● Request: Pick out every line in the data below that contains the word "watch", and copy each of those lines in full.

-- Begin --

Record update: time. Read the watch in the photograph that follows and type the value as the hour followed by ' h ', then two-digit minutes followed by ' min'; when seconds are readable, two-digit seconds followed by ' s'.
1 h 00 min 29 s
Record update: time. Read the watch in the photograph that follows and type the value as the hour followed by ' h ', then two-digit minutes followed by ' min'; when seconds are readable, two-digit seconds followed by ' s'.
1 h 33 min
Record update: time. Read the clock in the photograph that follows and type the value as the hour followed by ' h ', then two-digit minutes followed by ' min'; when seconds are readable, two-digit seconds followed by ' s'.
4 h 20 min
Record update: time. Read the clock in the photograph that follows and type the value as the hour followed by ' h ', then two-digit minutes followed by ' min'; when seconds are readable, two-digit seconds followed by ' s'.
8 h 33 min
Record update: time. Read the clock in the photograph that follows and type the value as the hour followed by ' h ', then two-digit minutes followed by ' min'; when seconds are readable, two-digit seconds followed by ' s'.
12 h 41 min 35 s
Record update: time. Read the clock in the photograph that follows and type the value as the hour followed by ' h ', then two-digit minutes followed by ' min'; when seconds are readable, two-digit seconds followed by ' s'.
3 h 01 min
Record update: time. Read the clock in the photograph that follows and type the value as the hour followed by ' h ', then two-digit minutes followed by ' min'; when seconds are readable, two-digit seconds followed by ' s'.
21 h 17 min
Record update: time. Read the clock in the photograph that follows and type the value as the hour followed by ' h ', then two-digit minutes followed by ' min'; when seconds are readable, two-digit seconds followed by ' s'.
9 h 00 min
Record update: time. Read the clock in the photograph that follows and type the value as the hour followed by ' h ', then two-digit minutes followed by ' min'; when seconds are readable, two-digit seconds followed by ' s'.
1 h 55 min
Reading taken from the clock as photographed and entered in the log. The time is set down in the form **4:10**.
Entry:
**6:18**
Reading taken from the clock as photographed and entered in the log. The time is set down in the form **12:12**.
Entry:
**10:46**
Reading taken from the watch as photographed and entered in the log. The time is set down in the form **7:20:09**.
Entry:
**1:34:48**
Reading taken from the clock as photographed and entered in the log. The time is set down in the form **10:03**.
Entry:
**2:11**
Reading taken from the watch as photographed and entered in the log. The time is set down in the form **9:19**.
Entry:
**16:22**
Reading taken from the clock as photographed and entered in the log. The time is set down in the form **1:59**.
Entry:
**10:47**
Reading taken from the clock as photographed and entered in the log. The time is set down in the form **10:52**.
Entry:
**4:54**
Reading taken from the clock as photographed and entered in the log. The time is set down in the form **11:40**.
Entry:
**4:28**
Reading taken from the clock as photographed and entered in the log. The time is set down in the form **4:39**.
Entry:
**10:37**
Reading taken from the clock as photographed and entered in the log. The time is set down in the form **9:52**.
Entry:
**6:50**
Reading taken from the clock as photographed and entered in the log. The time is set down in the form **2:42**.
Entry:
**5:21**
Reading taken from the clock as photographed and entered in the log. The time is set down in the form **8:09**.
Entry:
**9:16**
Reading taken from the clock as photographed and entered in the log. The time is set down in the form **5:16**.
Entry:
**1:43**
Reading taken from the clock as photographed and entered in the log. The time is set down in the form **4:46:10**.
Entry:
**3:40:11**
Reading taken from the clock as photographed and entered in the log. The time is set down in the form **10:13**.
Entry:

-- End --

● Exercise result:
Record update: time. Read the watch in the photograph that follows and type the value as the hour followed by ' h ', then two-digit minutes followed by ' min'; when seconds are readable, two-digit seconds followed by ' s'.
Record update: time. Read the watch in the photograph that follows and type the value as the hour followed by ' h ', then two-digit minutes followed by ' min'; when seconds are readable, two-digit seconds followed by ' s'.
Reading taken from the watch as photographed and entered in the log. The time is set down in the form **7:20:09**.
Reading taken from the watch as photographed and entered in the log. The time is set down in the form **9:19**.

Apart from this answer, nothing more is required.